§ **Required action**: Return exactly the line that contains "の成果を超えて、社会的なインパクトとなった。広告由" and all lines beneath it in the entries, through the very last one.

-----

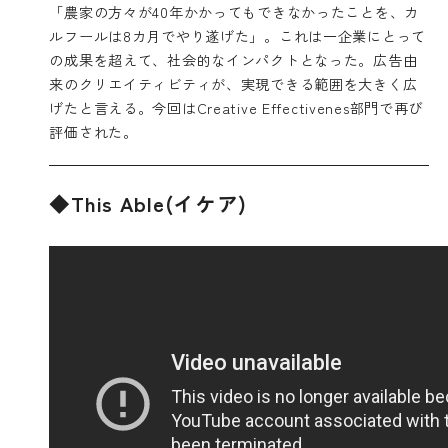
「農家の方々が40年かかってもできなかったことを、カ
ルフールは8カ月でやり遂げた」。これは一企業にとって
の成果を超えて、社会的なインパクトとなった。広告由
来のクリエイティビティが、実現できる範囲を大きく広
げたと言える。今回はCreative Effectivenes部門で再び
評価された。
◆This Able(イケア)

-----

§ **Result of the exercise**:
の成果を超えて、社会的なインパクトとなった。広告由
来のクリエイティビティが、実現できる範囲を大きく広
げたと言える。今回はCreative Effectivenes部門で再び
評価された。
◆This Able(イケア)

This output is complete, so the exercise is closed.